As she tries to gather enough food to feed her 4-year-old kid in a makeshift camp for internally displaced people at a packed monastery in western Myanmar, Khin Mar Cho worries about him.
She and her family were forced to flee their houses when soldiers raided their hamlet in Byine Phyu, Rakhine state. She claimed that they shot her brother and other neighbours and detained all the males.
Khin Mar Cho and other survivors ran away to a monastery located outside of Sittwe, the regional capital. Around 300 people have taken up residence in the camp, where a lone monk is fighting to feed them as a three-year civil war between the military government of Myanmar and armed resistance rages outside. “There are days that we have no food, even though we are hungry,” Khin Mar Cho said. “I cannot feed my kid anything more than meals donated by people because I don’t have a job or income, and all the male family members have been taken away.”
Disturbing accounts from multiple aid workers suggest hunger is being used as a weapon of war in Rakhine state. The junta is preventing aid from reaching desperate people by imposing checkpoints, blocking roads and waterways, and refusing to issue access permits to humanitarian groups, multiple senior United Nations officials, and local and international aid workers in Rakhine told CNN on condition of anonymity because most weren’t authorized to speak.
Rakhine has become a focal point of the conflict, where a powerful ethnic minority armed rebel group, the Arakan Army (AA) — which is accused of human rights abuses — has seized control of at least 10 of the state’s townships since a year-long ceasefire with the military collapsed in November. The aid officials said the junta is trying to “starve” civilians in AA-held territory, using tactics that have repeatedly been described as war crimes and crimes against humanity by UN officials and rights groups. Aid workers say they don’t know the full extent of the suffering due to telecoms and internet blocks coupled with restrictions on access to affected areas.

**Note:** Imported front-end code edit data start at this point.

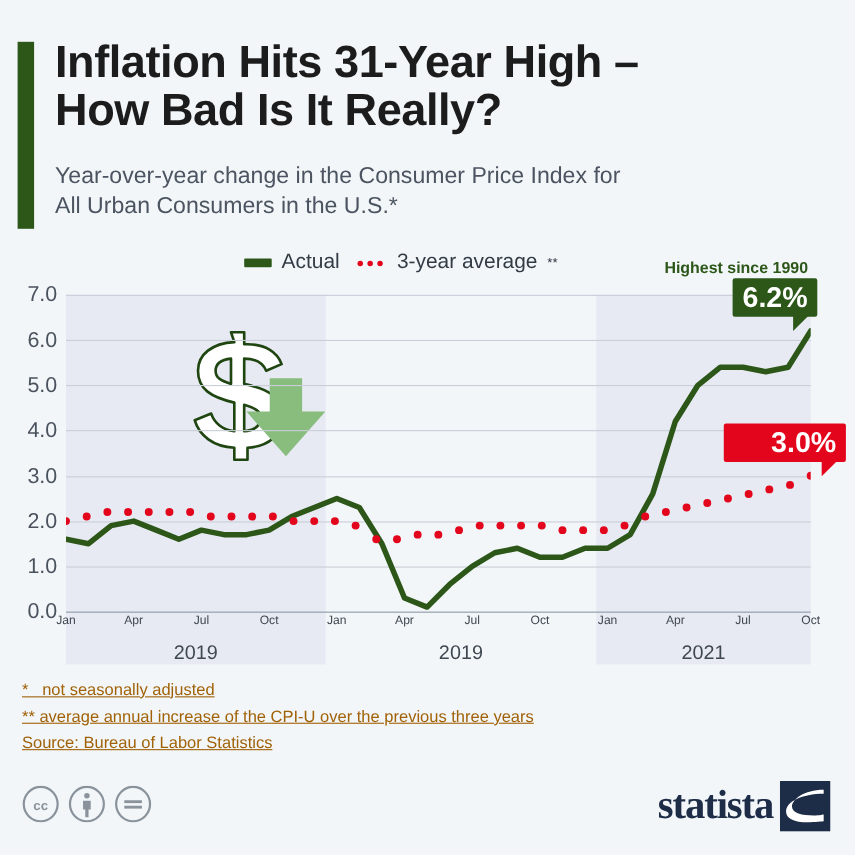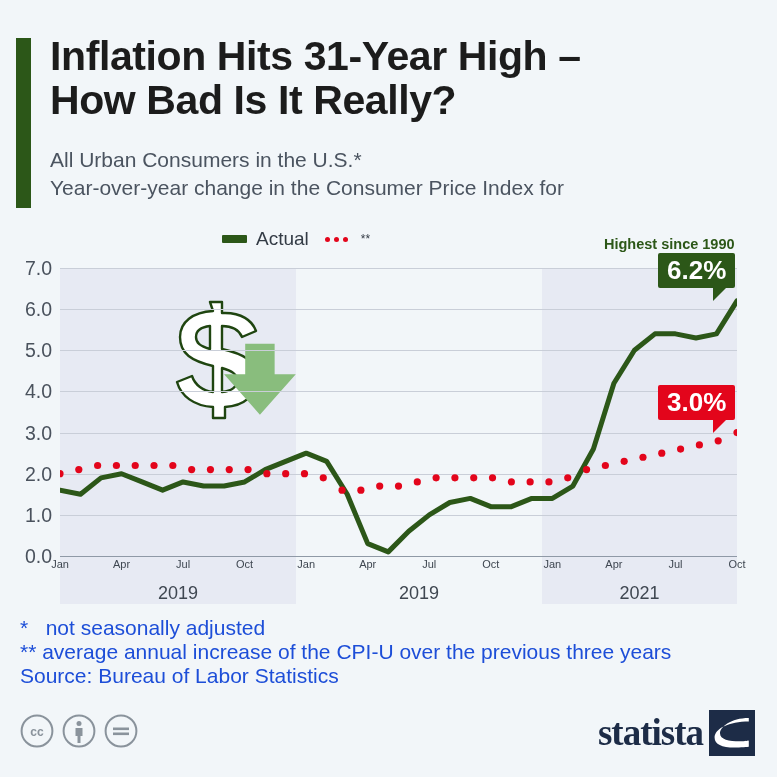--- a/index.html
+++ b/index.html
@@ -75,28 +75,28 @@
   .callout{
     position:absolute;padding:2px 9px 3px 9px;border-radius:2px;
     font-size:26px;font-weight:bold;color:#ffffff;line-height:30px;
   }
   .callout .tail{
     position:absolute;width:0;height:0;bottom:-13px;right:8px;
     border-left:0 solid transparent;
     border-right:14px solid transparent;
     border-top:14px solid currentColor;
   }
-  .callout-green{background:#2c5718;color:#2c5718;}
+  .callout-green{background:#2c5718;color:#2c5718;margin-left:8px;}
   .callout-green span{color:#fff;}
   .callout-red{background:#e3051b;color:#e3051b;}
-  .callout-red span{color:#fff;}
+  .callout-red span{color:#fff;margin-left:34px;}
 
   
   .notes{position:absolute;left:20px;top:616px;width:720px;}
-  .note{font-size:21px;line-height:24px;color:#1d4ed8;white-space:pre;}
+  .note{font-size:15px;line-height:24px;color:#a16207;white-space:pre;text-decoration:underline;}
 
   
   .footer{position:absolute;left:0;top:700px;width:777px;height:77px;}
   .cc-icons{position:absolute;left:20px;top:14px;display:flex;gap:8px;}
   .logo{position:absolute;right:22px;top:8px;display:flex;align-items:center;gap:6px;}
   .logo-text{
     font-size:37px;font-weight:bold;color:#1d2c47;
     font-family:"Liberation Serif", serif;letter-spacing:-1px;line-height:50px;
   }
 </style>
@@ -105,36 +105,37 @@
 
 <div class="sheet">
 
   <div class="header">
     <div class="accent-bar"></div>
     <div class="title">
       <div>Inflation Hits 31-Year High –</div>
       <div>How Bad Is It Really?</div>
     </div>
     <div class="subtitle">
+      <div>Year-over-year change in the Consumer Price Index for</div>
       <div>All Urban Consumers in the U.S.*</div>
-      <div>Year-over-year change in the Consumer Price Index for</div>
     </div>
   </div>
 
   <div class="legend">
     <div class="legend-item">
       <span class="lg-swatch-line"></span>
       <span>Actual</span>
     </div>
     <div class="legend-item">
       <span class="lg-swatch-dots">
           <i></i>
           <i></i>
           <i></i>
         </span>
+      <span>3-year average</span>
         <span class="sup">**</span>
     </div>
   </div>
 
   <div class="hi-note">Highest since 1990</div>
 
   <div class="chart">
       <div class="yearband-foot shade" style="left: 542.106px; width: 194.894px;"></div>
       <div class="yearband-foot shade" style="left: 60px; width: 235.924px;"></div>
     <div class="yaxis" id="yaxis">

But they say the crisis is acute. The situation unfolding across the country is desperate, but in Rakhine — which is almost entirely dependent on food aid — the UN says that fewer than a quarter of the 873,000 people who need food assistance have received it. “There is a very real possibility that the most vulnerable… may die if they do not receive support,” a UN report warned in June. It is now August, and the situation has deteriorated.Displaced residents in Rakhine told CNN they are growing increasingly desperate as they and their families struggle to cope with escalating violence and dwindling supplies of food and medicine.
Prices for basic staples, like rice, fuel and cooking oil, have skyrocketed partly due to shortages created by the junta’s control of supply routes north from Myanmar’s largest city, Yangon, aid officials said. Requests to transport goods, including food, into the region are being refused, they added. Meanwhile, food production in the state has plummeted, with farmers predicting a 50% drop in this year’s rice harvest, independent Myanmar news outlet The Irrawaddy reported.